Quando, enfim, o sono venceu, capitulei por algumas horas (quatro), despertando em tempo de deixar na espreita as páginas restantes e buscar um diálogo pelas páginas desta Folha. É o que estou a fazer agora, para dar significado à jura que venho renovando desde 2016 – fascistas não passarão!

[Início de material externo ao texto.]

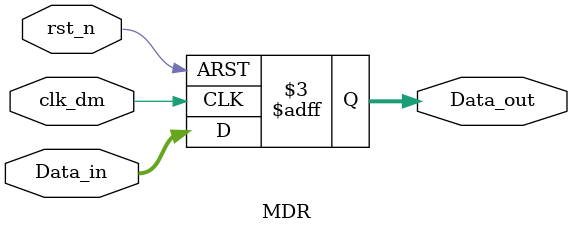
<source format=v>
`timescale 1ns / 1ps


module MDR(
    input rst_n,
    input clk_dm,
    input [31:0]Data_in,
    output reg [31:0]Data_out
    );
    always @(negedge rst_n or posedge clk_dm)
        begin
            if(!rst_n)
                Data_out <= 32'b0;
            else
                Data_out <= Data_in;
        end 
endmodule


</source>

É estarrecedor o que leio. De consequência imediata e muito engajado na efervescência do sentimento que aflora, anuncio a cada conhecido que optou por passar pano para fascista: não somos amigos, que a mim não é possível ser amigo sem amar meu amigo e você (desinteligente tutor de fascista) não consegue ser amigo de quem desafie pelas diferenças. Que lhe desatine pela empatia. Que lhe questione pela aceitação e acolhida.

Você é a versão piorada dessa circunstância egoística que aparta pessoas pela condição social, pela cor de pele, pelo sexo, e só vê nas minorias um índice de exploração.

Sei que minha amizade não lhe fará falta, ainda assim teimo em perseguir meu grilo falante, que conheci menino nas margens do ribeirão Jagora – onde, desde cedo, aprendi que a vida é mistura e que minorias importam mais que qualquer movimento do mercado.

Leiam, questionem, não se fechem em preconceitos obtusos que não são senão resquícios de maldade que o fascismo plantou na terra. Tristes trópicos. Saudade, Pai.